Pat used to commune regularly with other hackers on pirate bulletin boards, where he exchanged information on hacking sites, known computer dial-ups, and sometimes even stolen IDs and passwords. From one of these pirate boards he obtained the dial-up numbers for several ARPANET nodes.
He began his hack of ARPANET by first breaking into Sprint, the long-distance phone carrier. He was looking for long-distance access codes, the five-digit numbers that would get him onto the long-distance lines for free. In the old days he could have used a blue box, but since then the phone system had become more sophisticated. Blue boxes were said to have been killed off once and for all in 1983 when Bell completed the upgrading of its system to what is called Common Channel Interoffice Signaling (CCIS). Very simply, CCIS separates the signaling--the transmission of the multifrequency tones--from the voice lines.' To get the codes he wanted, Pat employed a technique known as war-dialing, in which a program instructs the computer to systematically call various combinations of digits until it finds a "good" one, a valid access code. The system is crude but effective; a few hours spent war-dialing can usually garner a few good codes.

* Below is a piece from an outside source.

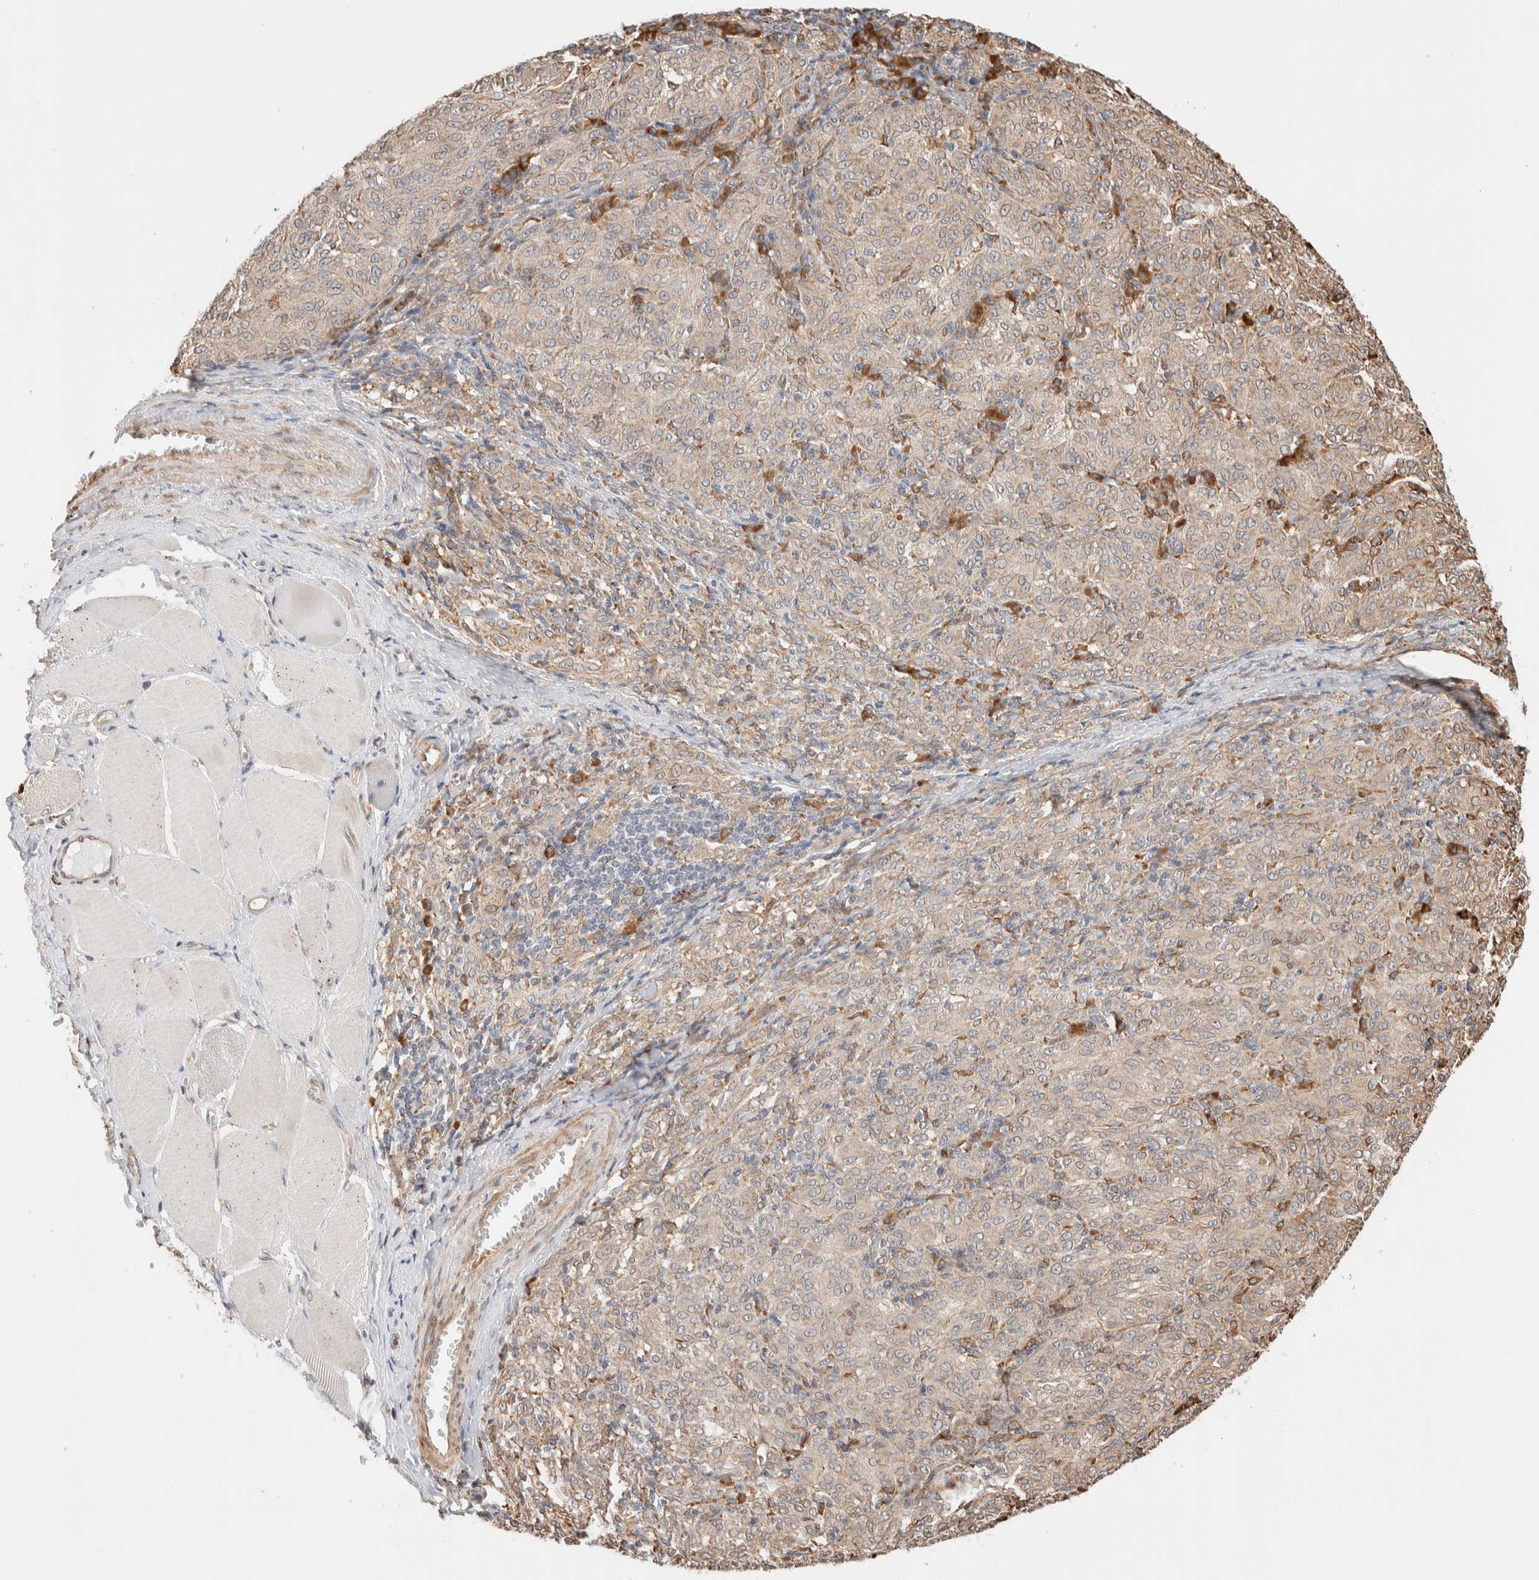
{"staining": {"intensity": "weak", "quantity": ">75%", "location": "cytoplasmic/membranous"}, "tissue": "melanoma", "cell_type": "Tumor cells", "image_type": "cancer", "snomed": [{"axis": "morphology", "description": "Malignant melanoma, NOS"}, {"axis": "topography", "description": "Skin"}], "caption": "This image displays IHC staining of human malignant melanoma, with low weak cytoplasmic/membranous positivity in about >75% of tumor cells.", "gene": "INTS1", "patient": {"sex": "female", "age": 72}}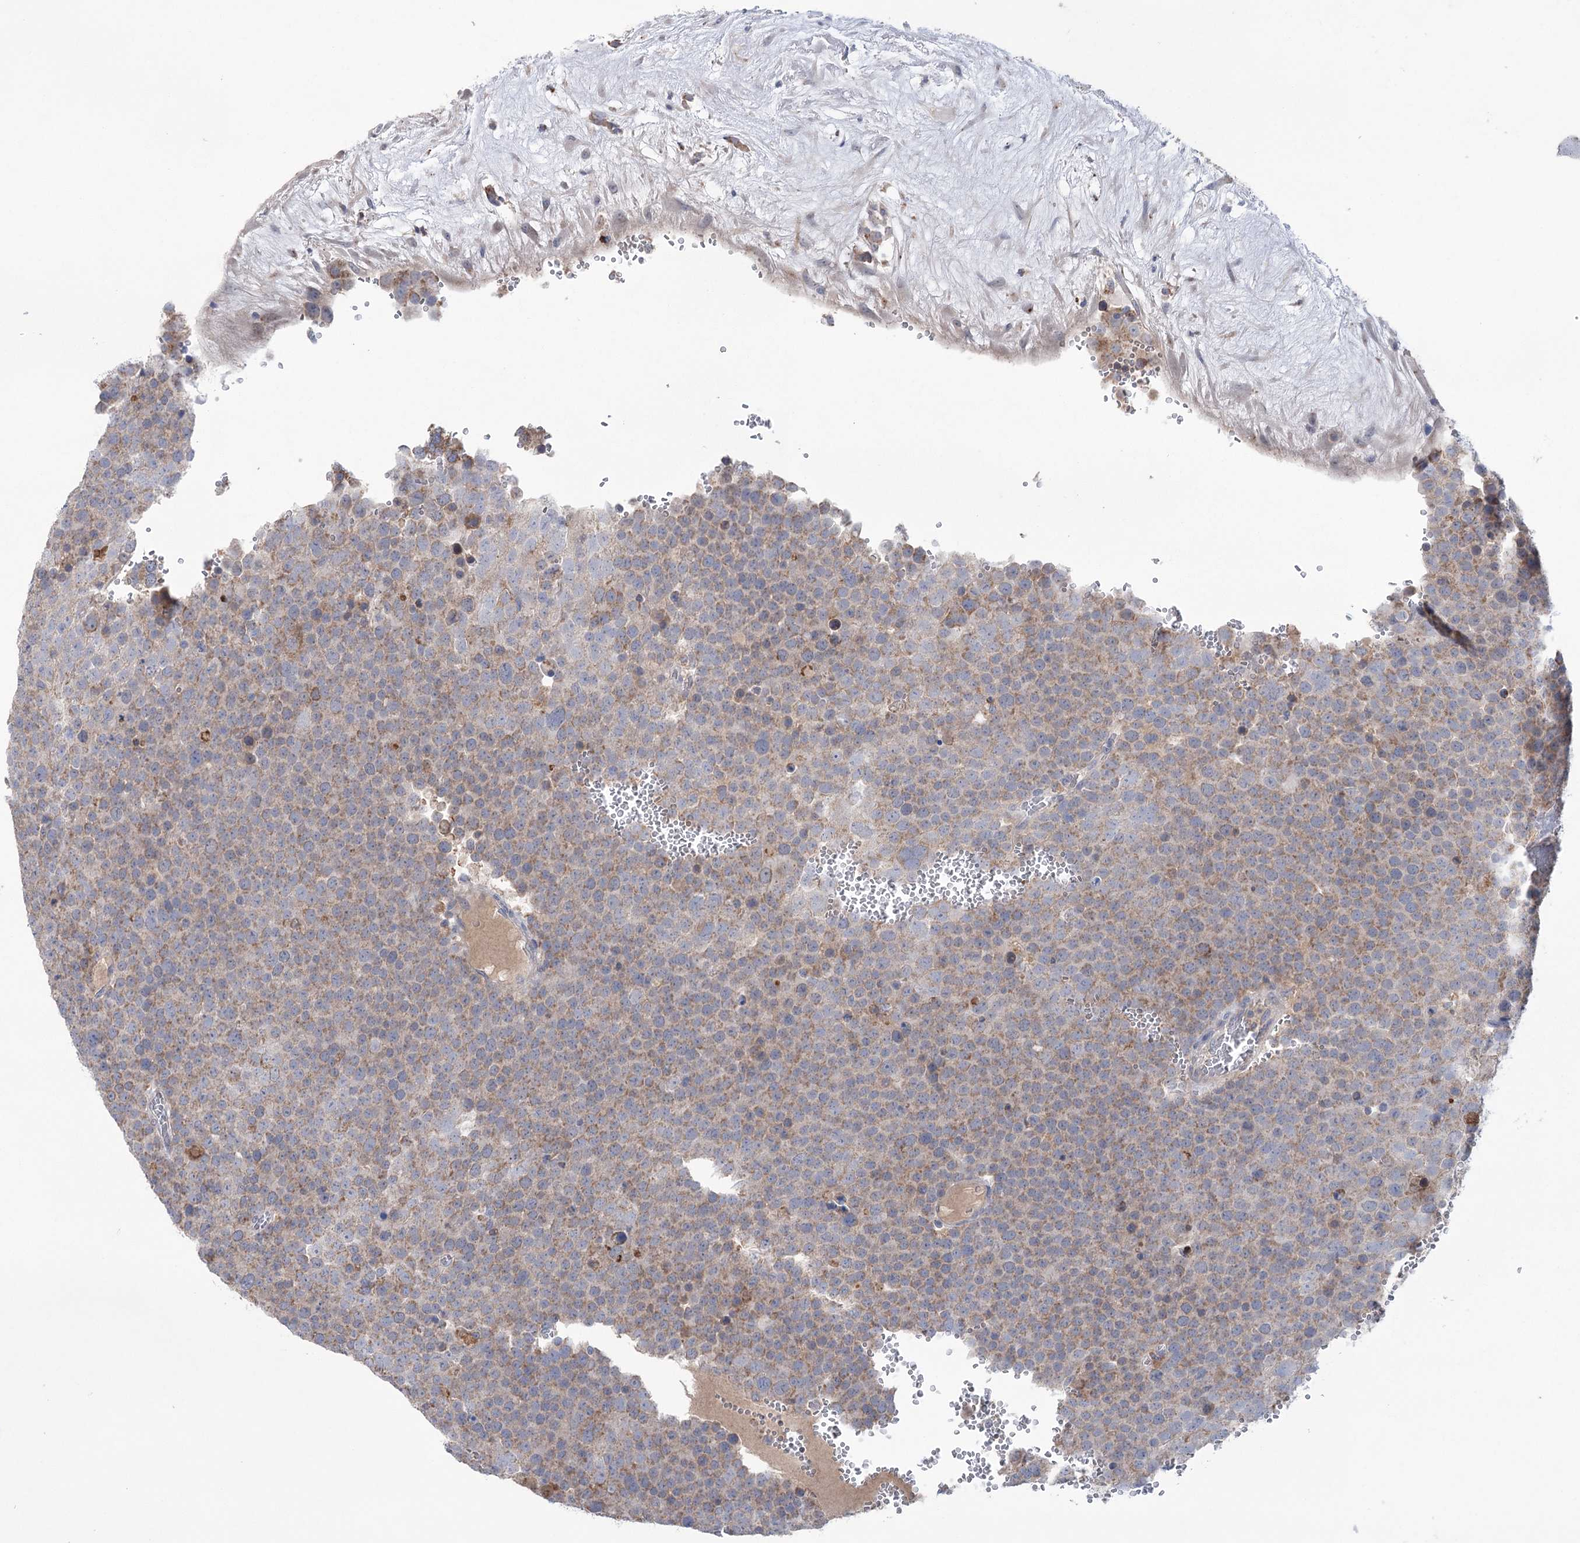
{"staining": {"intensity": "weak", "quantity": "25%-75%", "location": "cytoplasmic/membranous"}, "tissue": "testis cancer", "cell_type": "Tumor cells", "image_type": "cancer", "snomed": [{"axis": "morphology", "description": "Seminoma, NOS"}, {"axis": "topography", "description": "Testis"}], "caption": "This histopathology image exhibits immunohistochemistry staining of testis cancer, with low weak cytoplasmic/membranous expression in approximately 25%-75% of tumor cells.", "gene": "MTCH2", "patient": {"sex": "male", "age": 71}}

These long-distance codes are necessary because of the timeconsuming nature of hacking. It takes patience and persistence to break into a target computer, but once inside, there is a myriad of menus and routes to explore, to say nothing of other linked computers to jump to. Hackers can be on the phone for hours, and whenever possible, they make certain their calls are free.
Pat's target was an ARPANET-linked computer at MIT, a favorite for hackers because at that time security was light. In common with many other universities, MIT practiced a sort of open access, believing that its computers were there to be used. The difficulty for MIT, and other computer operators, is that if security is light, the computers are abused, but if security is tight, they become more difficult for even authorized users to access.
Authorized users are given a personal ID and a password, which hackers spend a considerable amount of time collecting through pirate bulletin boards, peering over someone's shoulder in an office, or "dumpster diving." But exploiting a computer's default log-ins and passwords can often be even simpler--as Nick Whiteley discovered when he hacked in to the QMC computer for the first time. A common default is "sysmaint," for systems maintenance, used as both the log-in and the password. Accessing a machine with this default would require no more than typing "sysmaint" at the log-in prompt and then again at the password prompt. Experienced hackers also know that common commands such as "test" or "help" are also often used as IDs and passwords.